## TASK OBJECTIVE
Keep the text of the data exactly as it is and omit each picture from the copy.

★ ★ ★ ★ ★ ★ ★

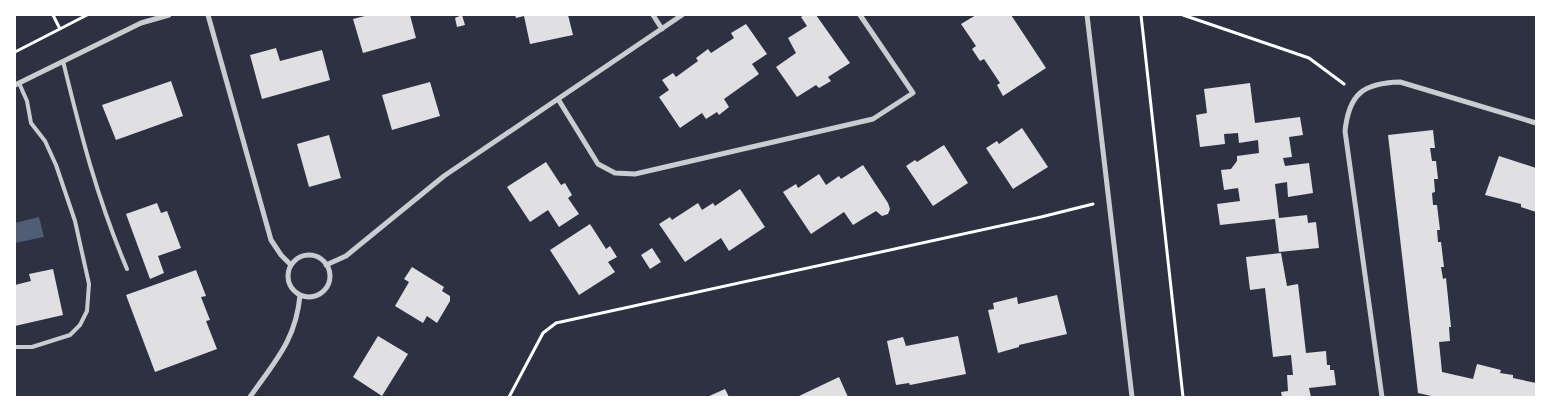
<svg xmlns="http://www.w3.org/2000/svg" width="1551" height="412" font-family="Lato,sans-serif">
<rect width="100%" height="100%" fill="#2d3142"/>
<path fill="#4f5d75" d="M39,217L44,237L15,243V223Z"/>
<path fill="#e0e0e3" d="M369,15H410L416,38L363,53L353,19Z
M462,15L465,25L457,27L455,18Z
M515,15H568L573,35L530,44L524,16L516,18Z
M804,15H816L850,63L828,77L831,81L819,88L816,85L797,97L776,67L796,53L788,38L807,26L801,17Z
M976,15H1011L1046,68L1003,96L997,85L1000,83L984,59L980,61L972,49L976,46L961,24Z
M746,24L767,54L752,64L759,74L724,99L729,107L719,115L717,112L706,119L702,113L680,128L659,97L669,90L662,80L673,73L676,77L698,61L696,58L708,49L711,53L734,38L731,33Z
M276,48L280,61L322,50L330,80L262,99L250,55Z
M171,81L183,116L116,140L102,105Z
M430,82L440,116L392,130L382,95Z
M1250,83L1255,123L1300,117L1303,135L1289,137L1292,157L1283,158L1285,166L1309,163L1313,193L1288,197L1287,182L1275,184L1279,218L1307,215L1308,223L1316,222L1319,248L1279,252L1275,219L1220,225L1217,204L1240,201L1238,188L1224,190L1221,170L1231,169L1237,161V156L1259,153L1258,140L1239,143L1238,133L1224,134L1225,144L1200,147L1196,115L1207,113L1204,89Z
M1022,128L1048,167L1013,189L986,148L997,141L999,144Z
M1433,130L1435,148H1430L1432,161H1436L1438,179H1434L1435,192L1432,193L1433,205H1437L1440,230H1437L1438,242H1441L1444,267H1441L1443,279L1446,278L1451,327H1449L1450,341L1439,342L1442,372L1473,379L1477,364L1501,370L1500,373L1513,375V378L1536,383V397H1436L1418,393L1388,135Z
M329,135L341,178L309,187L297,144Z
M944,145L968,183L933,206L906,166L915,160L917,162Z
M1499,156L1536,168V212L1521,207V204L1485,195Z
M546,162L561,185L565,183L572,195L568,198L579,214L559,227L548,210L530,222L507,187Z
M863,165L888,203L890,209L888,214L882,216L876,211L853,225L844,212L811,234L783,192L796,184L798,188L819,174L826,185L839,176L841,179Z
M740,189L765,227L729,251L721,238L685,262L659,224L670,217L672,220L698,203L702,210L713,203L715,206Z
M157,203L161,213L167,211L181,248L158,256L164,273L150,279L126,214Z
M590,224L606,249L610,246L617,257L608,262L615,272L579,295L550,250Z
M652,248L661,262L650,269L641,255Z
M1281,253L1287,286L1298,284L1306,353L1326,351L1327,365H1330V370H1334L1336,385L1309,388L1311,397H1282L1281,392L1288,391L1287,375H1293L1291,355L1273,357L1265,288L1250,290L1246,257Z
M412,267L444,287L442,291L450,296V301L437,323L427,316L423,323L395,306L409,282L404,279Z
M53,269L63,315L15,326V285L31,281L29,274Z
M196,270L206,296L201,297L210,320L206,321L217,349L155,372L126,295Z
M1057,295L1067,334L1019,345V347L998,353L988,310L994,309L993,303L1017,297L1018,304Z
M378,336L408,354L382,396L353,377Z
M958,336L966,374L910,385L909,383L896,385L887,341L903,337L906,346Z
M839,377L848,397H797Z
M725,389L729,397H707Z"/>
<g fill="none" stroke-linecap="round" stroke-linejoin="round">
<path stroke="#fff" stroke-width="3" d="M53,15L60,29
M1141,15L1183,397
M1183,15L1309,58L1344,84
M15,52L87,15
M509,397L543,333L556,323L1041,217L1093,204"/>
<path stroke="#caccd0" stroke-width="4" d="M63,61C81,135 97,198 127,269
M15,347H32L70,335L80,325L87,311L89,284L75,221L56,165L45,141L31,123L27,101L19,83"/>
<path stroke="#caccd0" stroke-width="5" d="M208,15L271,240L281,255L291,265
M653,15L662,29
M1087,15L1132,397
M15,85L141,23L169,15
M558,99L598,164L615,173L635,174L873,119L913,93L860,15
M288 276a21 21 0 1 1 42 0a21 21 0 1 1-42 0Z
M326,265L346,256L444,176L682,15
M250,397C275,361 296,340 300,295
M1382,397L1345,131C1349,94 1363,83 1400,82L1536,123"/>
</g>
<rect width="1551" height="412" fill="none" stroke="#ffffff" stroke-width="32"/>
</svg>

★ ★ ★ ★ ★ ★ ★

## RESULT OF THE EXERCISE
<svg xmlns="http://www.w3.org/2000/svg" width="1551" height="412" font-family="Lato,sans-serif">
<rect width="100%" height="100%" fill="#2d3142"/>
<path fill="#4f5d75" d="M39,217L44,237L15,243V223Z"/>
<path fill="#e0e0e3" d="M369,15H410L416,38L363,53L353,19Z
M462,15L465,25L457,27L455,18Z
M515,15H568L573,35L530,44L524,16L516,18Z
M804,15H816L850,63L828,77L831,81L819,88L816,85L797,97L776,67L796,53L788,38L807,26L801,17Z
M976,15H1011L1046,68L1003,96L997,85L1000,83L984,59L980,61L972,49L976,46L961,24Z
M746,24L767,54L752,64L759,74L724,99L729,107L719,115L717,112L706,119L702,113L680,128L659,97L669,90L662,80L673,73L676,77L698,61L696,58L708,49L711,53L734,38L731,33Z
M276,48L280,61L322,50L330,80L262,99L250,55Z
M171,81L183,116L116,140L102,105Z
M430,82L440,116L392,130L382,95Z
M1250,83L1255,123L1300,117L1303,135L1289,137L1292,157L1283,158L1285,166L1309,163L1313,193L1288,197L1287,182L1275,184L1279,218L1307,215L1308,223L1316,222L1319,248L1279,252L1275,219L1220,225L1217,204L1240,201L1238,188L1224,190L1221,170L1231,169L1237,161V156L1259,153L1258,140L1239,143L1238,133L1224,134L1225,144L1200,147L1196,115L1207,113L1204,89Z
M1022,128L1048,167L1013,189L986,148L997,141L999,144Z
M1433,130L1435,148H1430L1432,161H1436L1438,179H1434L1435,192L1432,193L1433,205H1437L1440,230H1437L1438,242H1441L1444,267H1441L1443,279L1446,278L1451,327H1449L1450,341L1439,342L1442,372L1473,379L1477,364L1501,370L1500,373L1513,375V378L1536,383V397H1436L1418,393L1388,135Z
M329,135L341,178L309,187L297,144Z
M944,145L968,183L933,206L906,166L915,160L917,162Z
M1499,156L1536,168V212L1521,207V204L1485,195Z
M546,162L561,185L565,183L572,195L568,198L579,214L559,227L548,210L530,222L507,187Z
M863,165L888,203L890,209L888,214L882,216L876,211L853,225L844,212L811,234L783,192L796,184L798,188L819,174L826,185L839,176L841,179Z
M740,189L765,227L729,251L721,238L685,262L659,224L670,217L672,220L698,203L702,210L713,203L715,206Z
M157,203L161,213L167,211L181,248L158,256L164,273L150,279L126,214Z
M590,224L606,249L610,246L617,257L608,262L615,272L579,295L550,250Z
M652,248L661,262L650,269L641,255Z
M1281,253L1287,286L1298,284L1306,353L1326,351L1327,365H1330V370H1334L1336,385L1309,388L1311,397H1282L1281,392L1288,391L1287,375H1293L1291,355L1273,357L1265,288L1250,290L1246,257Z
M412,267L444,287L442,291L450,296V301L437,323L427,316L423,323L395,306L409,282L404,279Z
M53,269L63,315L15,326V285L31,281L29,274Z
M196,270L206,296L201,297L210,320L206,321L217,349L155,372L126,295Z
M1057,295L1067,334L1019,345V347L998,353L988,310L994,309L993,303L1017,297L1018,304Z
M378,336L408,354L382,396L353,377Z
M958,336L966,374L910,385L909,383L896,385L887,341L903,337L906,346Z
M839,377L848,397H797Z
M725,389L729,397H707Z"/>
<g fill="none" stroke-linecap="round" stroke-linejoin="round">
<path stroke="#fff" stroke-width="3" d="M53,15L60,29
M1141,15L1183,397
M1183,15L1309,58L1344,84
M15,52L87,15
M509,397L543,333L556,323L1041,217L1093,204"/>
<path stroke="#caccd0" stroke-width="4" d="M63,61C81,135 97,198 127,269
M15,347H32L70,335L80,325L87,311L89,284L75,221L56,165L45,141L31,123L27,101L19,83"/>
<path stroke="#caccd0" stroke-width="5" d="M208,15L271,240L281,255L291,265
M653,15L662,29
M1087,15L1132,397
M15,85L141,23L169,15
M558,99L598,164L615,173L635,174L873,119L913,93L860,15
M288 276a21 21 0 1 1 42 0a21 21 0 1 1-42 0Z
M326,265L346,256L444,176L682,15
M250,397C275,361 296,340 300,295
M1382,397L1345,131C1349,94 1363,83 1400,82L1536,123"/>
</g>
<rect width="1551" height="412" fill="none" stroke="#ffffff" stroke-width="32"/>
</svg>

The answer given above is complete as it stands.